Algae yields up to 20 times more energy per acre than leading biofuel crops like corn, according to estimates. Unlike corn ethanol, algal strains can sprout on marginal lands so they need not gobble up acres used to grow food. Because the slimy organisms suck up CO2, they also have potential to cut climate-altering greenhouse gases.

The Department of Energy says algae grown on a 15,000-square-mile area, about the size of Maryland, could theoretically meet the nation’s oil needs.

Currently, more than 100 companies worldwide are at work to bring algae to market. In the U.S., scale-up demonstration projects by startups Algenol, Phycal, Sapphire Energy, Solazyme and Heliae are being planned or running in eight states.

For two years, Heliae has churned out algae-based biofuel at its pilot site at Arizona State University. Its first demo plant is expected to be operational in Gilbert, Arizona — about 20 miles southeast of Phoenix — in the first quarter of 2012. “We will build out a truly scaled model from algal-strained development all the way through refining,” Simon said.

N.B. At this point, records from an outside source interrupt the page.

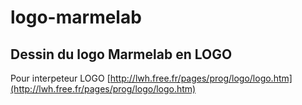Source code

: # logo-marmelab


## Dessin du logo Marmelab en LOGO

Pour interpeteur LOGO [http://lwh.free.fr/pages/prog/logo/logo.htm](http://lwh.free.fr/pages/prog/logo/logo.htm)
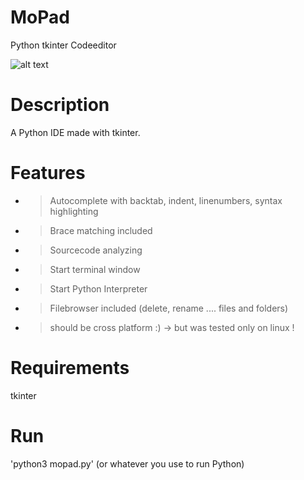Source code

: # MoPad
Python tkinter Codeeditor

![alt text](https://github.com/morten1982/mopad/blob/master/images/mopad-git.png)

# Description
A Python IDE made with tkinter.


# Features
- > Autocomplete with backtab, indent, linenumbers, syntax highlighting
- > Brace matching included
- > Sourcecode analyzing
- > Start terminal window
- > Start Python Interpreter
- > Filebrowser included (delete, rename .... files and folders)

- > should be cross platform :) -> but was tested only on linux !


# Requirements
tkinter
 
# Run
'python3 mopad.py' (or whatever you use to run Python)
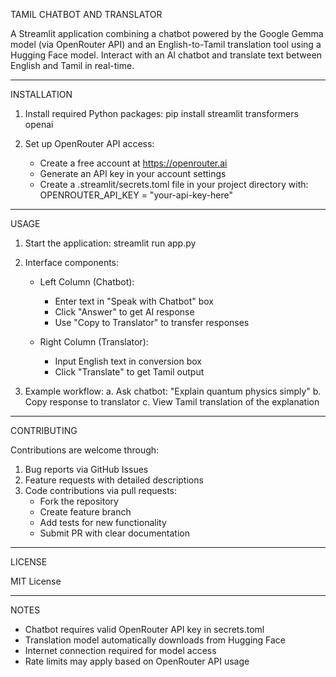 TAMIL CHATBOT AND TRANSLATOR

A Streamlit application combining a chatbot powered by the Google Gemma model (via OpenRouter API) and an English-to-Tamil translation tool using a Hugging Face model. Interact with an AI chatbot and translate text between English and Tamil in real-time.

---

INSTALLATION

1. Install required Python packages:
   pip install streamlit transformers openai

2. Set up OpenRouter API access:
   - Create a free account at https://openrouter.ai
   - Generate an API key in your account settings
   - Create a .streamlit/secrets.toml file in your project directory with:
     OPENROUTER_API_KEY = "your-api-key-here"

---

USAGE

1. Start the application:
   streamlit run app.py

2. Interface components:
   - Left Column (Chatbot):
     * Enter text in "Speak with Chatbot" box
     * Click "Answer" to get AI response
     * Use "Copy to Translator" to transfer responses

   - Right Column (Translator):
     * Input English text in conversion box
     * Click "Translate" to get Tamil output

3. Example workflow:
   a. Ask chatbot: "Explain quantum physics simply"
   b. Copy response to translator
   c. View Tamil translation of the explanation

---

CONTRIBUTING

Contributions are welcome through:
1. Bug reports via GitHub Issues
2. Feature requests with detailed descriptions
3. Code contributions via pull requests:
   - Fork the repository
   - Create feature branch
   - Add tests for new functionality
   - Submit PR with clear documentation

---

LICENSE

MIT License

---

NOTES

- Chatbot requires valid OpenRouter API key in secrets.toml
- Translation model automatically downloads from Hugging Face
- Internet connection required for model access
- Rate limits may apply based on OpenRouter API usage
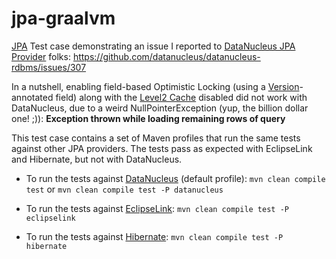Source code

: jpa-graalvm
===========

[JPA](https://en.wikipedia.org/wiki/Java_Persistence_API) Test case demonstrating an issue I reported to [DataNucleus JPA Provider](http://datanucleus.org) folks: https://github.com/datanucleus/datanucleus-rdbms/issues/307

In a nutshell, enabling field-based Optimistic Locking (using a [Version](https://docs.oracle.com/javaee/7/api/javax/persistence/Version.html)-annotated field) along with the [Level2 Cache](http://www.datanucleus.org/products/accessplatform/jpa/persistence.html#cache_level2) disabled did not work with DataNucleus, due to a weird NullPointerException (yup, the billion dollar one! ;)): **Exception thrown while loading remaining rows of query**

This test case contains a set of Maven profiles that run the same tests against other JPA providers. The tests pass as expected with EclipseLink and Hibernate, but not with DataNucleus.

- To run the tests against [DataNucleus](http://datanucleus.org) (default profile): `mvn clean compile test` or `mvn clean compile test -P datanucleus`

- To run the tests against [EclipseLink](http://www.eclipse.org/eclipselink/): `mvn clean compile test -P eclipselink`

- To run the tests against [Hibernate](http://hibernate.org): `mvn clean compile test -P hibernate`

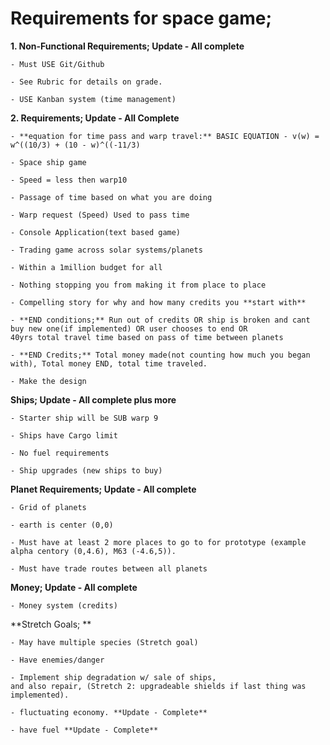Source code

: # Requirements for space game;

**1. Non-Functional Requirements; Update - All complete**
	
	- Must USE Git/Github
	
	- See Rubric for details on grade.
	
	- USE Kanban system (time management)
	
**2. Requirements; Update - All Complete**

	- **equation for time pass and warp travel:** BASIC EQUATION - v(w) = w^((10/3) + (10 - w)^((-11/3)

	- Space ship game
	
	- Speed = less then warp10
	
	- Passage of time based on what you are doing
	
	- Warp request (Speed) Used to pass time
	
	- Console Application(text based game)
	
	- Trading game across solar systems/planets
	
	- Within a 1million budget for all
	
	- Nothing stopping you from making it from place to place
	
	- Compelling story for why and how many credits you **start with**
	
	- **END conditions;** Run out of credits OR ship is broken and cant buy new one(if implemented) OR user chooses to end OR
	40yrs total travel time based on pass of time between planets
	
	- **END Credits;** Total money made(not counting how much you began with), Total money END, total time traveled.
	
	- Make the design
	
**Ships; Update - All complete plus more**

	- Starter ship will be SUB warp 9
	
	- Ships have Cargo limit
	
	- No fuel requirements
	
	- Ship upgrades (new ships to buy)
	
**Planet Requirements; Update - All complete**
	
	- Grid of planets
	
	- earth is center (0,0)

	- Must have at least 2 more places to go to for prototype (example alpha centory (0,4.6), M63 (-4.6,5)).
	
	- Must have trade routes between all planets 
	
**Money; Update - All complete**

	- Money system (credits)
	
**Stretch Goals; **

	- May have multiple species (Stretch goal)
	
	- Have enemies/danger
	
	- Implement ship degradation w/ sale of ships, 
	and also repair, (Stretch 2: upgradeable shields if last thing was implemented).
	
	- fluctuating economy. **Update - Complete**
	
	- have fuel **Update - Complete**

	
	
	
	
	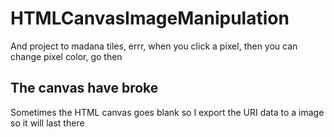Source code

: # HTMLCanvasImageManipulation
And project to madana tiles, errr, when you click a pixel, then you can change pixel color, go then

## The canvas have broke
Sometimes the HTML canvas goes blank so I export the URI data to a image so it will last there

Last month, the U.S. navy successfully tested a 49-foot gunboat fueled by a 50-50 blend of diesel and algae in a first-ever move heralded by ABO as an “important milestone” in algae’s growth.

But even as the industry quietly builds steam, producers have big concerns. They worry about the lack of capital to grow the burgeoning industry and say their future depends on government efforts to encourage investment. “It’s the same as the process with ethanol back in the 2000 time frame. Until we invested in the industry we weren’t driving down the production cost of ethanol from corn,” Simon said.

A crucial first step, advocates say, is the passage of a tax credit bill that would level the playing field with producers of non-food cellulosic fuels made from switchgrass, wood waste and other materials. The Algae-Based Renewable Fuel Promotion Act, S.1250, introduced in the Senate last year, would expand the $1.01 per gallon cellulosic production credit that expires at the end of 2012 to algae producers.

The House approved the companion bill, H.R. 4168, in September. Rosenthal said it has been placed on the Senate’s lame duck calendar for after the Thanksgiving holiday and is “very positive” about its prospects. Simon, who worked for about 15 years in the renewable energy sector, said he would welcome the measure but seeks Washington’s guaranteed support over the long term. “The bigger impact for us right now as an industry is our government simply not having a long term-view of renewable energy development.”

He continued: “We’re at least three years from commercial viability. If you take that in mind we need anywhere from five to ten years of committed investment from our government in the form of tax credits, investment credits or producer credits.”



Changing the perception of algae at the U.S. Department of Agriculture (USDA) could secure more federal support, ABO says. The nation’s renewable fuels mandate, part of the 2007 energy law, requires the use of 21 billion gallons of advanced biofuels a year by 2022, and 15 billion gallons of corn-based fuels. The USDA largely left algae out in its recent roadmap for achieving those targets. According to ABO, the exclusion threatens its potential as a key energy crop and green jobs engine across rural America.
“If this omission continues, it will deter future investments in these promising technologies as investors flock other technologies that are more strongly supported by the federal government,” ABO said in comments to the USDA.